EleutherAI/llemma_34b

TEXT GENERATIONConcurrency Cost:2Model Size:34BQuant:FP8Ctx Length:32kPublished:Sep 27, 2023License:llama2Architecture:Transformer0.1K Open Weights Cold

EleutherAI's Llemma 34B is a 34 billion parameter language model for mathematics, initialized from Code Llama 34B and further trained on the Proof-Pile-2 dataset for 50 billion tokens. This model specializes in mathematical reasoning, outperforming Llama-2, Code Llama, and similarly sized Minerva models on chain-of-thought math tasks. It demonstrates strong capabilities in using computational tools for mathematics, including Python and formal theorem provers, making it suitable for advanced mathematical problem-solving.

Loading preview...

Llemma 34B: A Specialized Language Model for Mathematics

Llemma 34B, developed by EleutherAI, is a 34 billion parameter language model specifically designed for mathematical tasks. It was initialized using the weights of Code Llama 34B and subsequently fine-tuned on the extensive Proof-Pile-2 dataset for 50 billion tokens. This specialized training has equipped Llemma 34B with advanced capabilities in mathematical reasoning and problem-solving.

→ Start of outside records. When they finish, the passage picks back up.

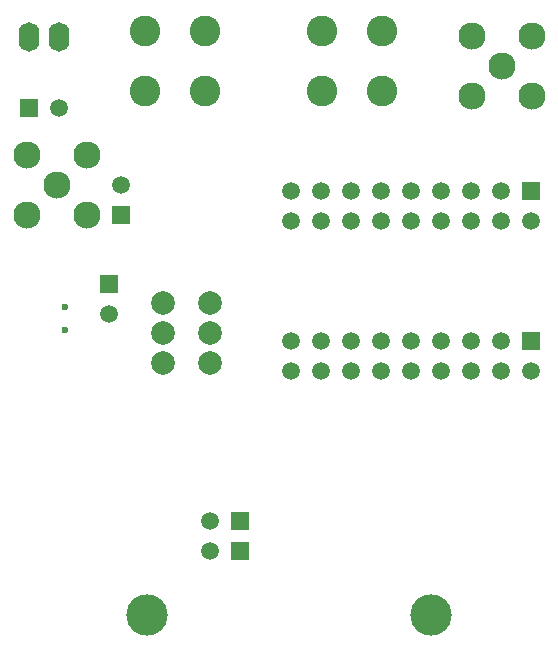
<source format=gbs>
G04*
G04 #@! TF.GenerationSoftware,Altium Limited,Altium Designer,25.0.2 (28)*
G04*
G04 Layer_Color=16711935*
%FSLAX44Y44*%
%MOMM*%
G71*
G04*
G04 #@! TF.SameCoordinates,9294F1C2-9D63-464E-A418-A043A43F256C*
G04*
G04*
G04 #@! TF.FilePolarity,Negative*
G04*
G01*
G75*
%ADD22C,3.5000*%
%ADD23C,2.6000*%
%ADD24C,2.3000*%
%ADD25C,1.5200*%
%ADD26R,1.5200X1.5200*%
%ADD27C,2.0000*%
%ADD28R,1.5200X1.5200*%
%ADD29O,1.7500X2.5000*%
%ADD30C,0.6000*%
D22*
X146402Y41000D02*
D03*
X387000D02*
D03*
D23*
X195400Y484600D02*
D03*
Y535400D02*
D03*
X144600D02*
D03*
Y484600D02*
D03*
X345400D02*
D03*
Y535400D02*
D03*
X294600D02*
D03*
Y484600D02*
D03*
D24*
X44600Y430400D02*
D03*
X95400D02*
D03*
Y379600D02*
D03*
X44600D02*
D03*
X70000Y405000D02*
D03*
X446450Y505500D02*
D03*
X421050Y480100D02*
D03*
X471850D02*
D03*
Y530900D02*
D03*
X421050D02*
D03*
D25*
X71400Y470000D02*
D03*
X471600Y247300D02*
D03*
X446200Y272700D02*
D03*
X420800D02*
D03*
X395400D02*
D03*
X370000D02*
D03*
X344600D02*
D03*
X319200D02*
D03*
X293800D02*
D03*
X446200Y247300D02*
D03*
X420800D02*
D03*
X395400D02*
D03*
X370000D02*
D03*
X344600D02*
D03*
X319200D02*
D03*
X293800D02*
D03*
X268400Y272700D02*
D03*
Y247300D02*
D03*
X471800Y374600D02*
D03*
X446400Y400000D02*
D03*
X421000D02*
D03*
X395600D02*
D03*
X370200D02*
D03*
X344800D02*
D03*
X319400D02*
D03*
X294000D02*
D03*
X446400Y374600D02*
D03*
X421000D02*
D03*
X395600D02*
D03*
X370200D02*
D03*
X344800D02*
D03*
X319400D02*
D03*
X294000D02*
D03*
X268600Y400000D02*
D03*
Y374600D02*
D03*
X113870Y295500D02*
D03*
X200000Y120800D02*
D03*
Y95400D02*
D03*
X124000Y404700D02*
D03*
D26*
X46000Y470000D02*
D03*
X225400Y120800D02*
D03*
Y95400D02*
D03*
D27*
X200000Y280000D02*
D03*
Y305400D02*
D03*
Y254600D02*
D03*
X160000Y280000D02*
D03*
Y305400D02*
D03*
Y254600D02*
D03*
D28*
X471600Y272700D02*
D03*
X471800Y400000D02*
D03*
X113870Y320900D02*
D03*
X124000Y379300D02*
D03*
D29*
X71400Y530000D02*
D03*
X46000D02*
D03*
D30*
X77000Y302000D02*
D03*
Y282000D02*
D03*
M02*

</source>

Key Capabilities & Performance

Llemma models excel in several areas of mathematics:

  • Chain-of-Thought Mathematical Reasoning: Llemma 34B significantly outperforms Llama-2 and Code Llama of similar sizes on various chain-of-thought math benchmarks. For instance, it achieves 51.5% on GSM8k and 25.0% on MATH, surpassing Code Llama 34B's 29.6% and 12.2% respectively. When compared to Minerva 62B, Llemma 34B shows competitive performance, especially with majority voting strategies (e.g., 69.3% on GSM8k maj@100).
  • Computational Tool Use: The model demonstrates strong proficiency in utilizing computational tools for mathematical tasks, including Python and formal theorem provers. Further details on its tool use and formal theorem proving evaluations are available in the associated research paper.

When to Use Llemma 34B

Llemma 34B is particularly well-suited for applications requiring:

  • Advanced mathematical problem-solving.
  • Automated theorem proving and formal verification.
  • Generating and verifying mathematical proofs.
  • Educational tools for mathematics.